Answer
$\theta = 51.0^{\circ}$
Work Step by Step
Since $q \leq 5e$, the charge of particles 3 and 4 can be $-e, -2e, -3e, -4e,$ or $-5e$
By symmetry, the vertical components of the forces on particle 2 due to particle 3 and particle 4 cancel out.
If the net electrostatic force on particle 2 due to the other particles is zero, then the force due to particle 1 and the sum of the horizontal components of the forces due to particle 3 and particle 4 must be equal in magnitude and opposite in direction.

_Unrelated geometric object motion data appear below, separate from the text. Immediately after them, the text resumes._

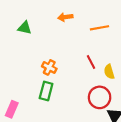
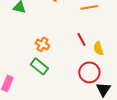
green rectangle: (46, 91) -> (39, 66), turned -66

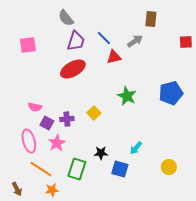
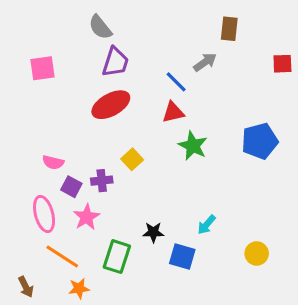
blue line: (104, 38) -> (176, 82), moved
red triangle: (114, 57) -> (173, 112), moved
yellow square: (94, 113) -> (132, 159), moved

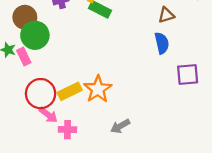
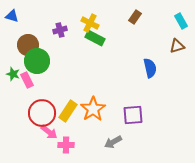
brown triangle: (166, 15) -> (177, 46), moved
purple square: (188, 75) -> (133, 115), moved
yellow rectangle: (70, 91) -> (68, 111), turned -30

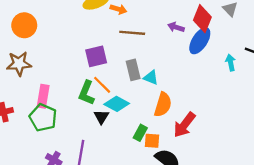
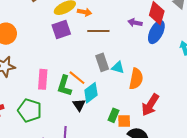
purple square: (96, 56) -> (61, 29), moved
pink rectangle: (43, 96) -> (43, 79), moved
cyan diamond: (117, 104) -> (91, 93), turned -60
orange semicircle: (163, 105) -> (136, 79), moved

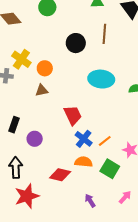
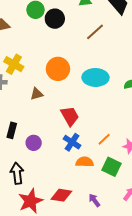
brown line: (104, 34) -> (95, 32), turned 48
black circle: (76, 43) -> (55, 19), moved
orange circle: (45, 68) -> (58, 69), moved, size x1.5
blue cross: (84, 139) -> (72, 142), moved
red diamond: (60, 175) -> (61, 195), moved

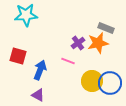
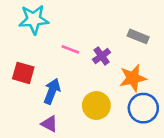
orange star: (98, 43) -> (133, 78), moved
pink line: (68, 61) -> (70, 49), moved
yellow circle: (92, 81) -> (96, 106), moved

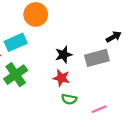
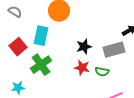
cyan rectangle: (16, 42) -> (41, 36), turned -54
green semicircle: (69, 99) -> (102, 72), moved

The second smallest angle $\theta$ will occur when the magnitude of particles 3 and 4 is the second smallest possible, which is $q = 2e$
We can equate the magnitudes to find $\theta$:
$2\times ~\frac{\vert q_2 \vert~\vert~q_3 \vert}{4\pi~\epsilon_0~(R/cos~\theta)^2}~cos~\theta = \frac{\vert q_1 \vert~\vert~q_2 \vert}{4\pi~\epsilon_0~R^2}$
$\frac{(2)~(2e)}{R^2}~cos^3~\theta = \frac{e}{R^2}$
$cos^3~\theta = \frac{1}{4}$
$cos~\theta = \sqrt[3] {\frac{1}{4}}$
$\theta = cos^{-1}~(\sqrt[3] {\frac{1}{4}})$
$\theta = 51.0^{\circ}$